• Work task:
When you retype the entries, keep each one exact and leave out the pictures.

Camera geometry data:

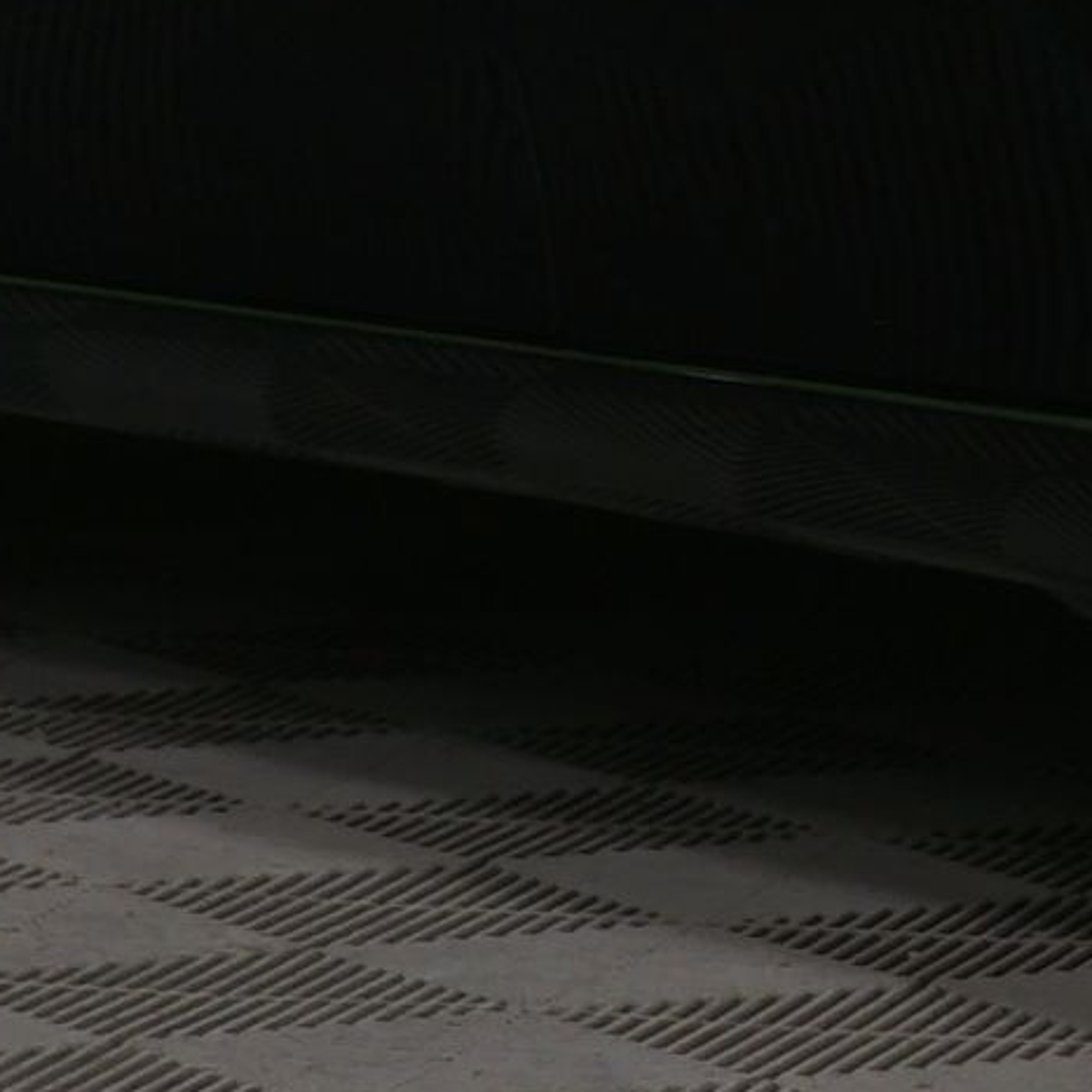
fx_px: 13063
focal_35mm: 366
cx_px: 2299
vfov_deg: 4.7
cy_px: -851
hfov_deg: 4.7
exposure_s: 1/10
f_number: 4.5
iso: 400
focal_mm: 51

• Result for this task:
fx_px: 13063
focal_35mm: 366
cx_px: 2299
vfov_deg: 4.7
cy_px: -851
hfov_deg: 4.7
exposure_s: 1/10
f_number: 4.5
iso: 400
focal_mm: 51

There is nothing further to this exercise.